Я кивнул и перевел разговор на другую тему. Андерс прислал мне письмо. Все свои надежды он связывал с новым неводом для сельди. Так шла наша жизнь.
ГЛАВА 11
ГЛАВА 11
Бисмарк заявил, что война — естественное состояние человека. Он блестяще разыграл свои карты, заставив всю Европу оставаться нейтральной. Никто не помог Франции, когда Бисмарк явился туда со своей огромной армией и превратил «триумфальное шествие французов от Страсбурга до Берлина» в кровавое поражение.
Об императрице Евгении, сидевшей в Париже и не разрешавшей своему больному мужу покинуть поле сражения как побитая собака, говорили с презрением. Я мысленно видел несчастного императора, которого, словно ненужный хлам, возили среди военного снаряжения и прочего багажа. Императорская мантия провоняла от крови, порвалась, а о стреляющих пробках шампанского и думать забыли.
Когда Бисмарк низверг императора, императрица бежала в Лондон. Как и многие, я отождествлял себя с императором и презирал бежавшую императрицу.
В Париже тем временем шло брожение. Рассказывали, будто Бисмарк смеялся и говорил: «Даю один день революции в Париже и иду туда!»
Он так и сделал. Осада Парижа стала фактом. Железное кольцо превратило Париж в тюрьму. До нас доходили слухи о голоде, холоде и отчаянии. Все, кто был побогаче, давно уехали из города. Бедняки остались и теперь умирали от голода. Такой страшной зимы Париж еще не знал. Говорили, что в Париже у смерти два помощника: голод и мороз. Но все оказалось еще хуже. Ненависть к тем, кто капитулировал перед Бисмарком, привела патриотов к ненависти против Национального собрания и богатых буржуа.
Бедняки считали, что Коммуна, словно сезам-сезам, откроет им врата рая. Быть буржуа считалось еще хуже, чем солдатом. В тот майский день, когда версальские войска вошли в Париж, там воцарилось безумие. Казалось, огромная мухобойка прихлопнула целый рой комаров. Жизнь человека стоила меньше, чем сапоги и пуговицы на его мундире. Версаль расстрелял своих пленников, а Париж объявил, что во имя святой мести за каждого погибшего будет отрублено по три головы. Париж был объят огнем.

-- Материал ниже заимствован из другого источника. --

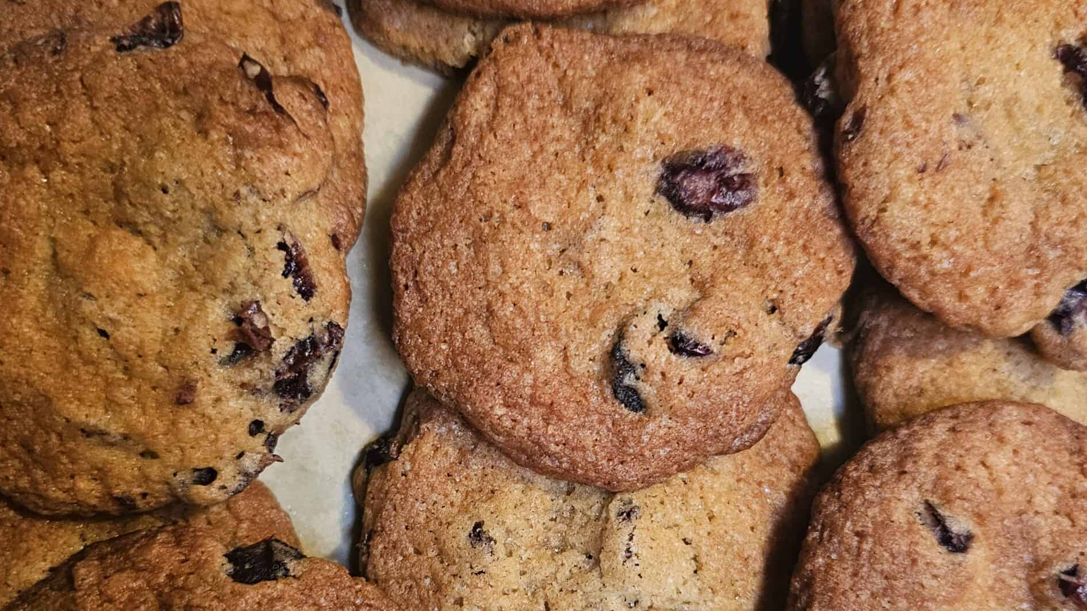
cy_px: 454
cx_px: 539
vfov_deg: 34.0
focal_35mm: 34
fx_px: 980
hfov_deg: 58.0
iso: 800
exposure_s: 1/52
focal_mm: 6.3
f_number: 1.7
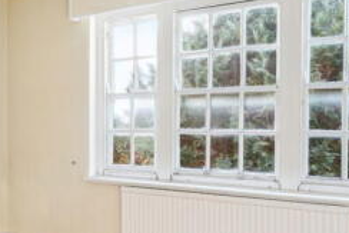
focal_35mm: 43
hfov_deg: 44.1
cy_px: 132
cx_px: 92
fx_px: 417
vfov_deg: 31.2
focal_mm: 16
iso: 500
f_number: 5.6
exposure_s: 1/15
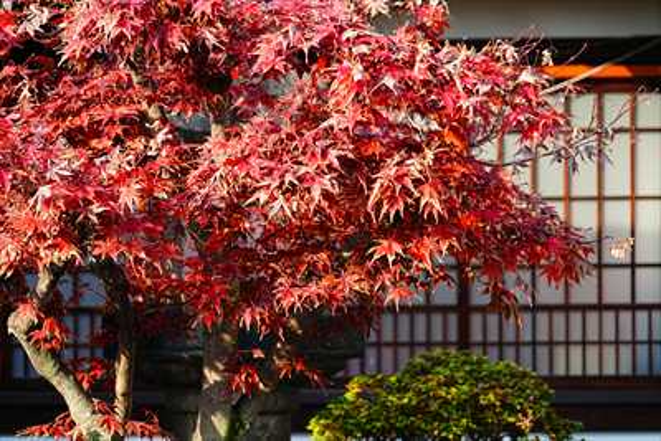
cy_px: 220
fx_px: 3049
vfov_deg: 8.3
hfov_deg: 12.4
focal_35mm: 166
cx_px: 330
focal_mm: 166
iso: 320
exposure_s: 1/200
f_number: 6.3
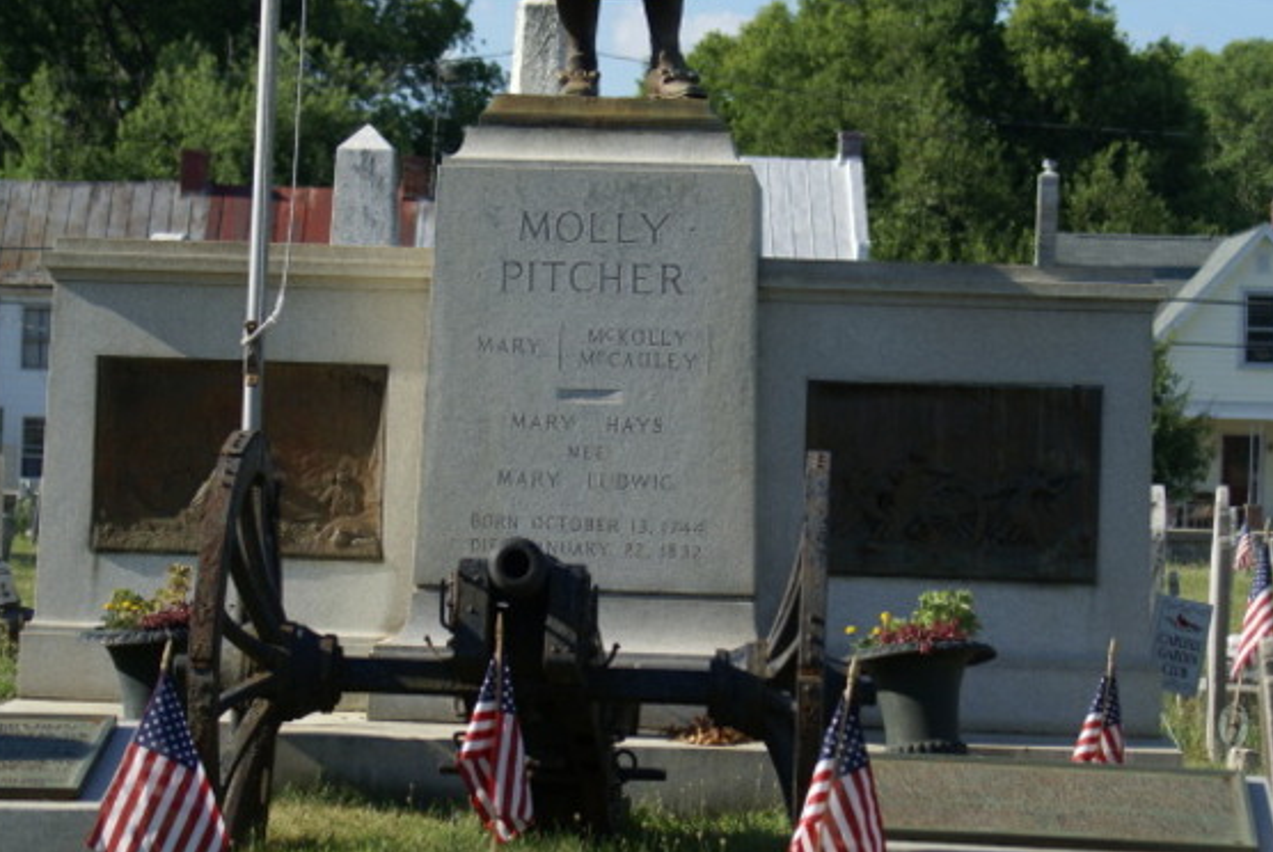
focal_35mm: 130
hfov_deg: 15.8
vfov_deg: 10.6
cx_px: 588
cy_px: 444
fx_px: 4587
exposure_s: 1/320
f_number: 5.6
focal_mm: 75
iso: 100
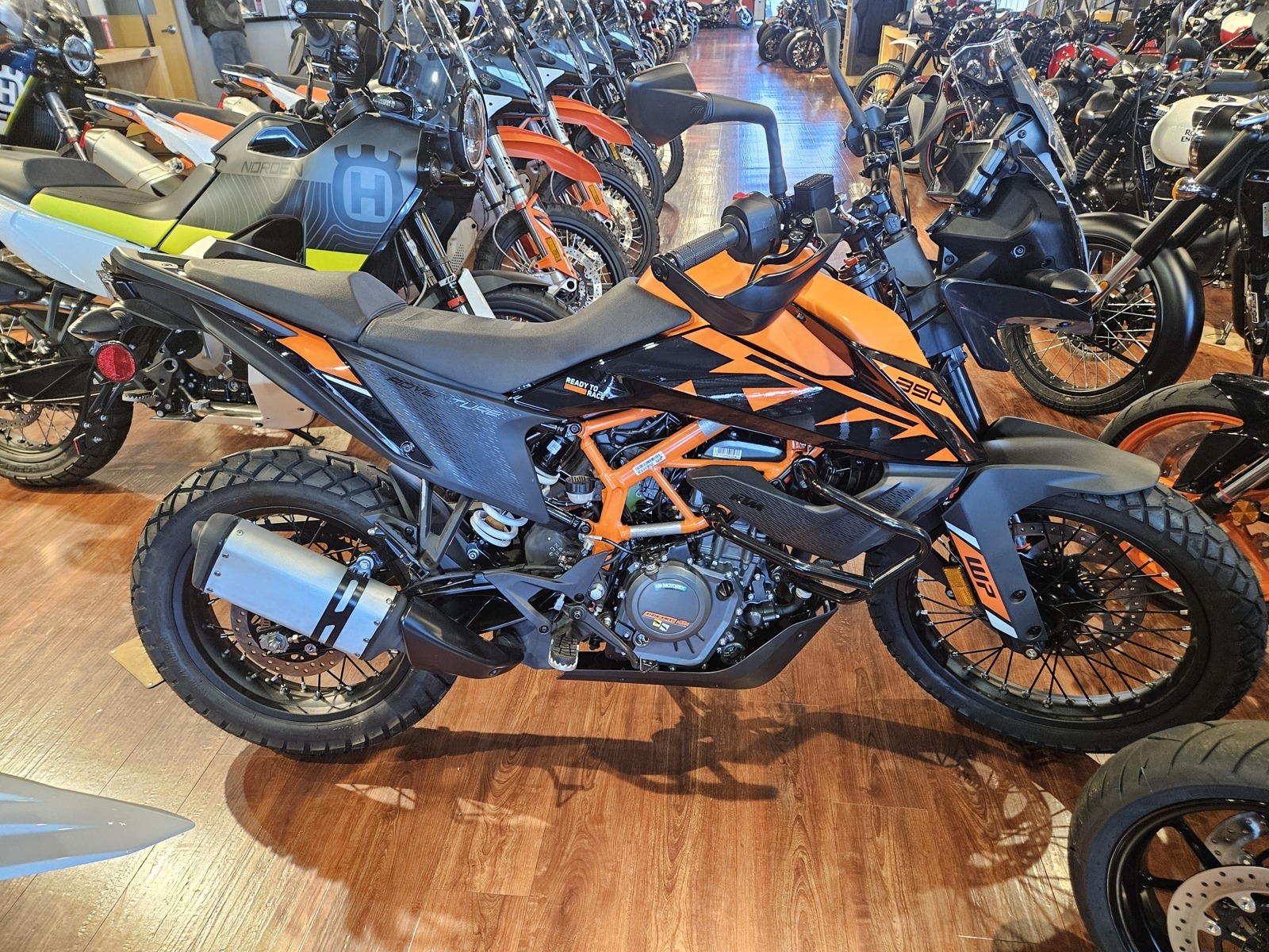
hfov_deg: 73.9
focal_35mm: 23
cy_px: 476
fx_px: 843
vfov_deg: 58.9
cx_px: 634
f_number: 1.8
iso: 640
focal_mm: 5.4
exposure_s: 1/60
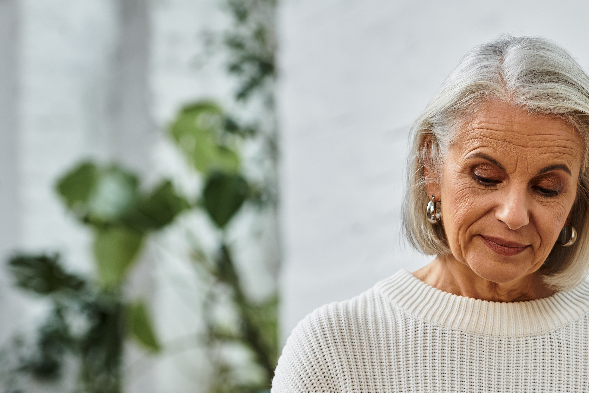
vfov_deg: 5.6
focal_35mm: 247
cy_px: 327
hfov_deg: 8.3
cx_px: 437
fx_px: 4041
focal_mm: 120
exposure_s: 1/160
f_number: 4
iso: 100
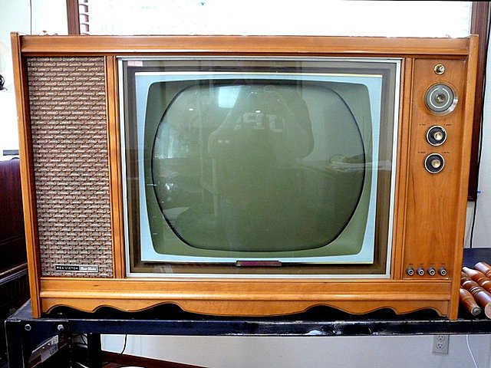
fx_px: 496
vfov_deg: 40.7
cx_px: 246
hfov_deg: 52.6
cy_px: 184
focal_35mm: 35
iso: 200
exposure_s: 1/15
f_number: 2.8
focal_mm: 5.2
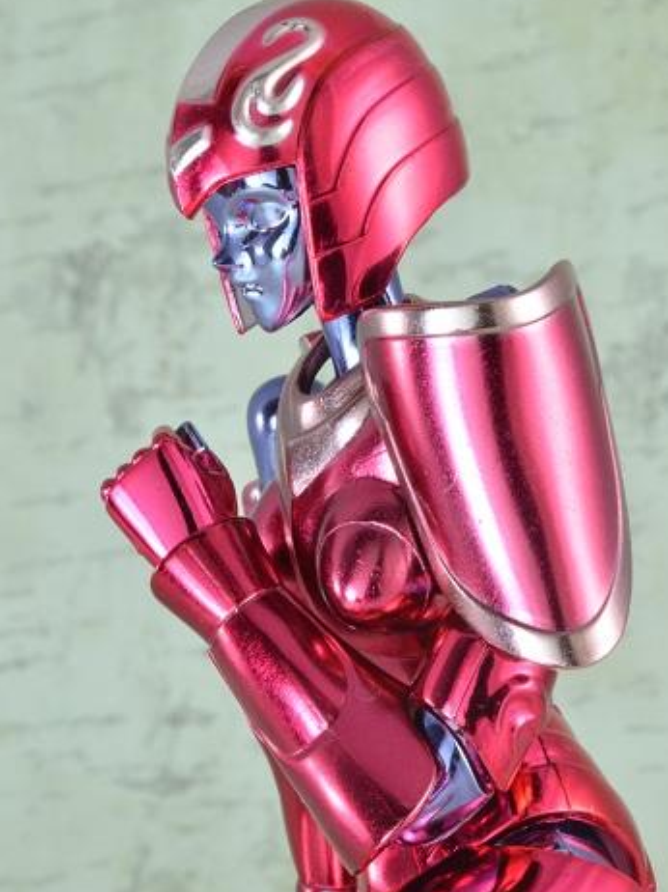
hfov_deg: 13.5
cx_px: 331
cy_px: 604
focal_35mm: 110
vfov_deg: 17.9
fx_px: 2824
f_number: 29
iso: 100
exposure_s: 1/1.6
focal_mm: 55
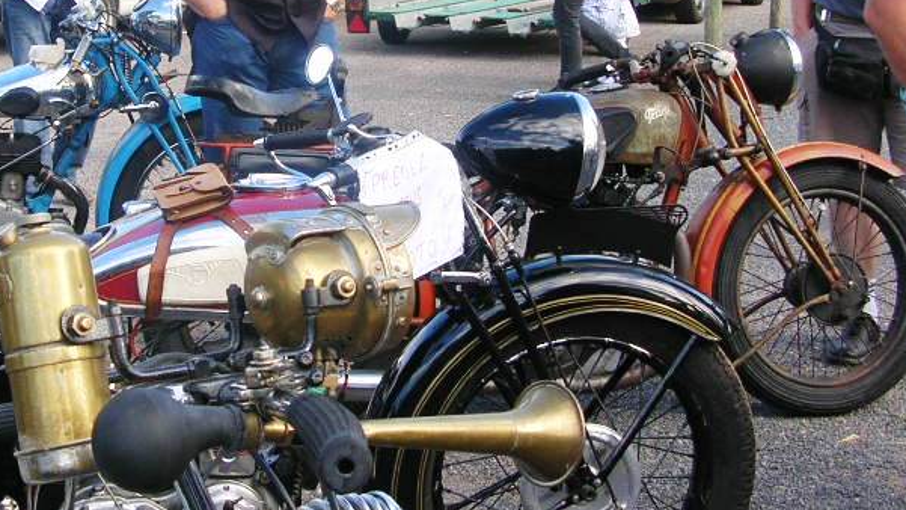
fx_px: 1561
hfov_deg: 32.2
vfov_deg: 18.4
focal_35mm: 65
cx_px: 327
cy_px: 124
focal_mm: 5.8
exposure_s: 1/190
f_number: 2.8
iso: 50
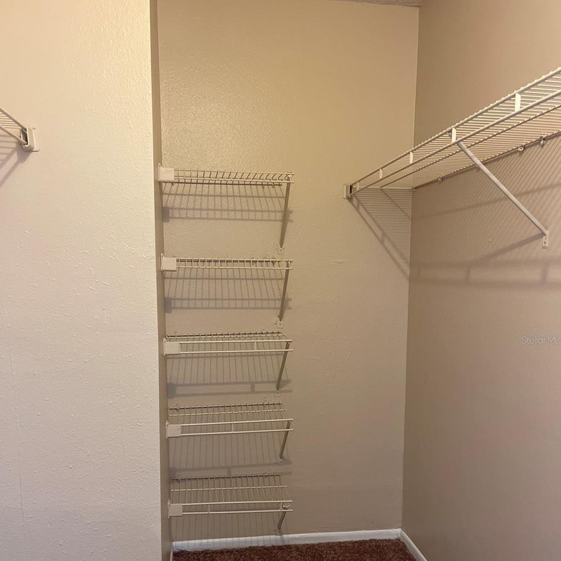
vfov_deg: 52.1
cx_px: 282
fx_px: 568
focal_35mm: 31
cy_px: 340
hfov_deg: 52.5
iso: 400
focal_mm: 5.1
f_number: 1.6
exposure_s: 1/60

Разрушай, ибо жизнь коротка! А потом придет новое счастливое общество!
В конце концов Национальное собрание объявило Тьера героем. Он позволил уничтожить тридцать тысяч человек.
* * *
Тем временем я ходил между клиникой Фредерика и своим домом на Бредгаде, как отшельник в башне без окон. Больше всего меня мучила мысль, что Дина в Париже. Я мысленно видел ее на кладбище Пер-Лашез в груде трупов, свезенных туда после очередной казни.